One of the main channels for disposing mobile phones is to sell them to shops that resell them – if they are buying. There may also be other organisations that accept them for refurbishment or recycling. Phones are made of metals, both precious and semiprecious and some organisations may find them useful.
However, in the absence of these options, there are several other ways in which one can recycle rather than dispose mobile phones. For instance, unused old phones can come in handy when the wall clock malfunctions or is not in a place where it can be readily assessed. At such times, the old phone can be charged and used in place of the clock.
The old piece can also be used as a flashlight. Instead of fumbling around the house at night or paying for a flashlight, the solution can be the soft light that the mobile phone emits. Most cell phones, at least, have enough soft light to see and move around the house at night. Besides they easily fit right in the pocket, making it easy to carry about.

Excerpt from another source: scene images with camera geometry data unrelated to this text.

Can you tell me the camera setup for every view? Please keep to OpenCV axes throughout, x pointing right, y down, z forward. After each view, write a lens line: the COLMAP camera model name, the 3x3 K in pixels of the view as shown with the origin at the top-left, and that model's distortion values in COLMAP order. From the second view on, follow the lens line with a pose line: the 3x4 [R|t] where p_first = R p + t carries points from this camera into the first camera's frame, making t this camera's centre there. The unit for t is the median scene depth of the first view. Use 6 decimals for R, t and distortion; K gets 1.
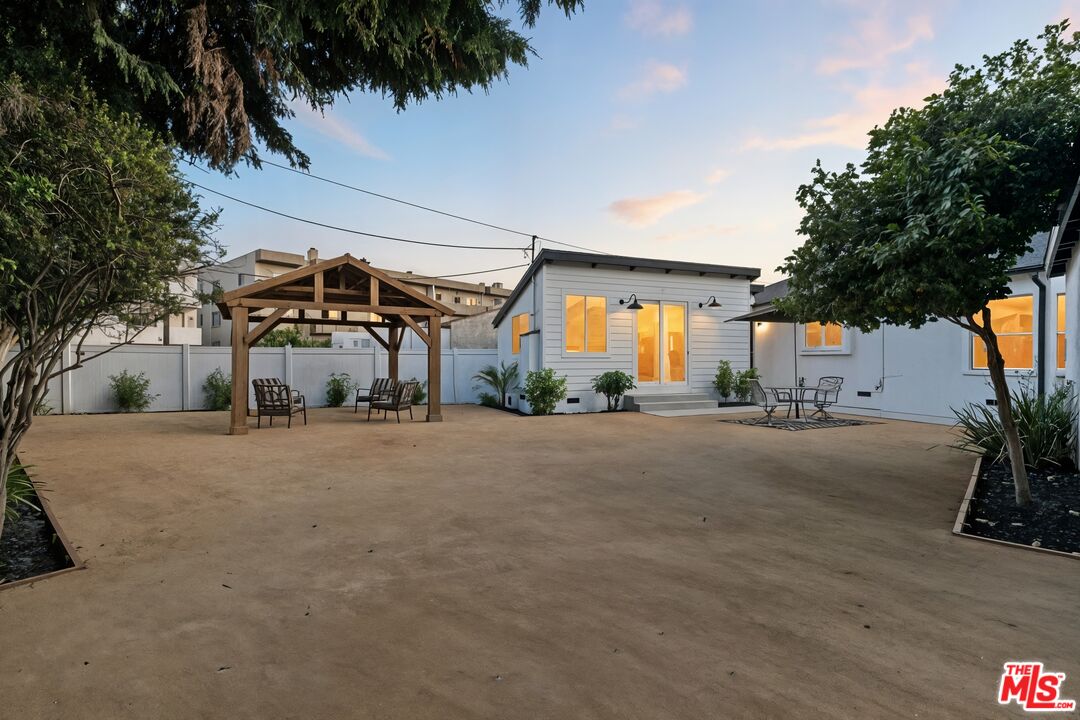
lens RADIAL K [[490.0, 0, 540.0], [0, 490.0, 360.0], [0, 0, 1]] dist [0.013669, -0.000190]
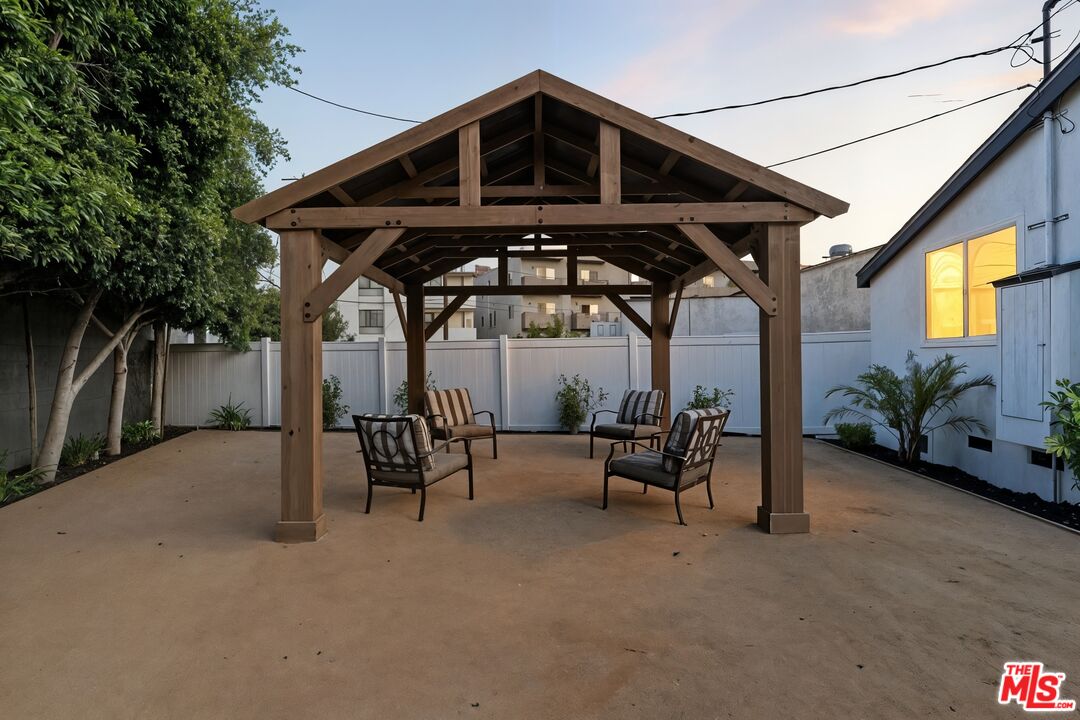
lens RADIAL K [[490.0, 0, 540.0], [0, 490.0, 360.0], [0, 0, 1]] dist [0.013669, -0.000190]
pose [[0.866384, -0.010515, -0.499268, -0.158501], [0.014025, 0.999896, 0.003279, 0.001512], [0.499182, -0.009843, 0.866441, 0.512951]]
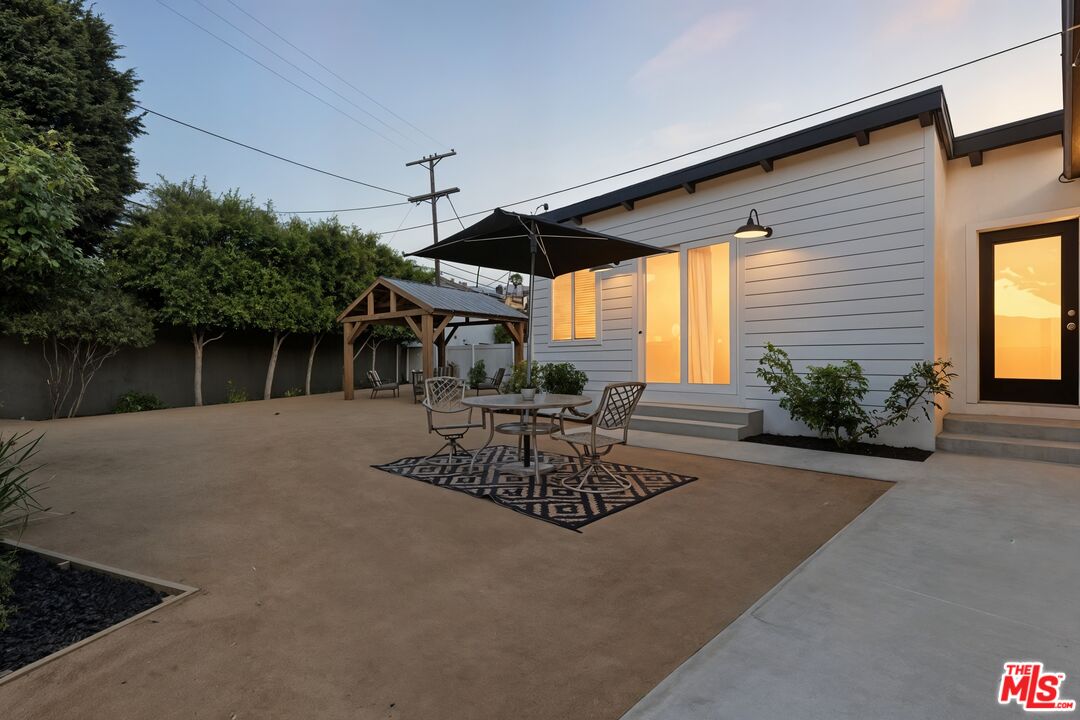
lens RADIAL K [[490.0, 0, 540.0], [0, 490.0, 360.0], [0, 0, 1]] dist [0.013669, -0.000190]
pose [[0.362530, 0.003458, -0.931966, 0.806470], [0.021885, 0.999686, 0.012222, 0.006303], [0.931715, -0.024827, 0.362340, 0.695852]]
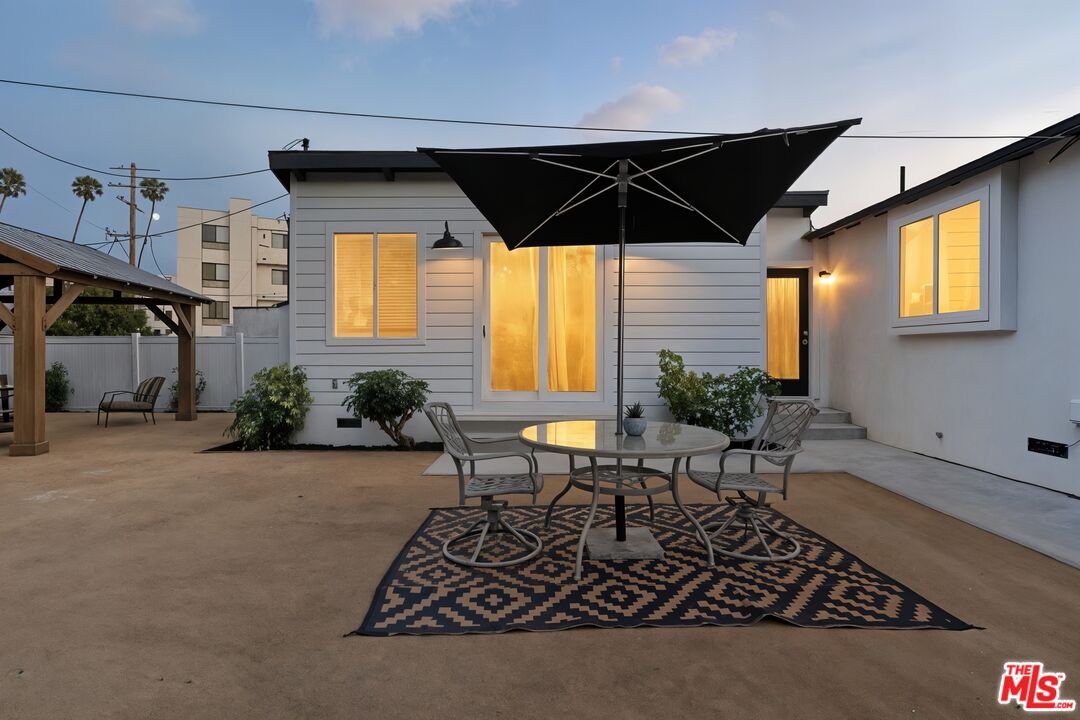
lens RADIAL K [[488.3, 0, 540.9], [0, 488.3, 348.0], [0, 0, 1]] dist [0.000733, -0.000192]
pose [[0.923461, -0.003831, -0.383674, 0.488814], [0.003137, 0.999992, -0.002433, -0.000323], [0.383680, 0.001043, 0.923465, 0.581832]]
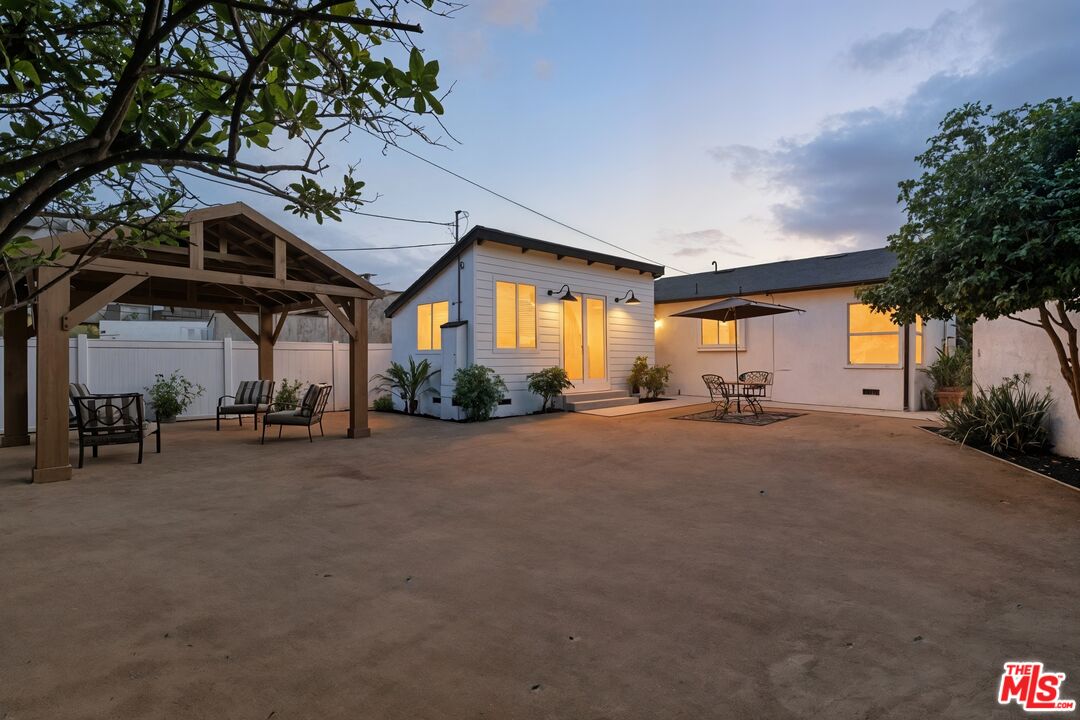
lens RADIAL K [[490.0, 0, 540.0], [0, 490.0, 360.0], [0, 0, 1]] dist [0.013669, -0.000190]
pose [[0.933604, -0.004695, 0.358275, -0.189299], [0.003162, 0.999983, 0.004864, 0.002994], [-0.358292, -0.003408, 0.933603, 0.156893]]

Everyone likes digital cameras because they are handy when something that must not be missed comes up suddenly. These days, most mobile phones, even some older versions, have digital cameras. The fact is that cameras other than those in phones are not readily available to most people. But even an old phone with a functioning camera that accepts an external card or USB cord – so one can retrieve those photos – can be useful in the absence of a conventional camera.
And how about having one phone in the car for emergency? Some phones are designed to call certain emergency numbers, whether or not they are activated. One such situation can be anytime one is driving. A phone charged and kept in the glove box can make a lot of difference in an emergency situation.
However, before recycling, disposing or passing on any mobile phone, it may be important to do a hard reset on the device. This may be more complicated than the simple reset often used to erase data when there are technical problems with the phone. For example, some phones can be reset by pressing a button programmed for that purpose at the back, but a hard reset requires more than that. The phone’s user manual is likely to have the procedure.
Also, some phones, such as the newest ones running Microsoft’s mobile software, can be remotely wiped if lost or stolen. Other third-party software can also delete a phone’s information if a specially coded e-mail is delivered to it. Contacting the manufacturer about what technology it employs to protect its information and what is available for this purpose, may be useful.